- _ACTIVITY_: Exactly the lines from the one containing "left eye: (552, 354)" through the end of the listing should be written out, both ends included, and nothing more.

- _DATA FOR PROCESSING_:
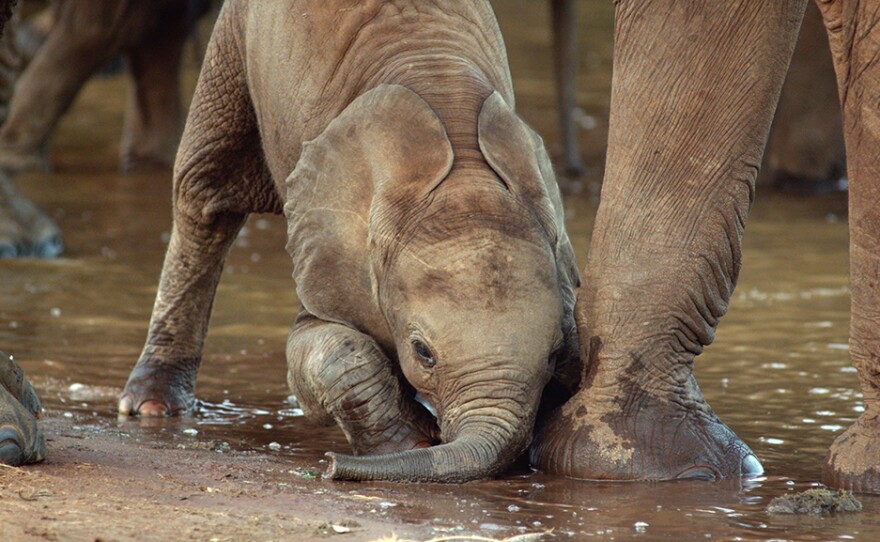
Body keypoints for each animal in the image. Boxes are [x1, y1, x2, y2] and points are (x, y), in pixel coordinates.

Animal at [117, 0, 582, 484]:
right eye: (423, 353)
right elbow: (320, 347)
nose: (329, 466)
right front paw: (411, 442)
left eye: (552, 354)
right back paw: (151, 407)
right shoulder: (329, 250)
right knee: (204, 194)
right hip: (234, 39)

- _RESPONSE_:
left eye: (552, 354)
right back paw: (151, 407)
right shoulder: (329, 250)
right knee: (204, 194)
right hip: (234, 39)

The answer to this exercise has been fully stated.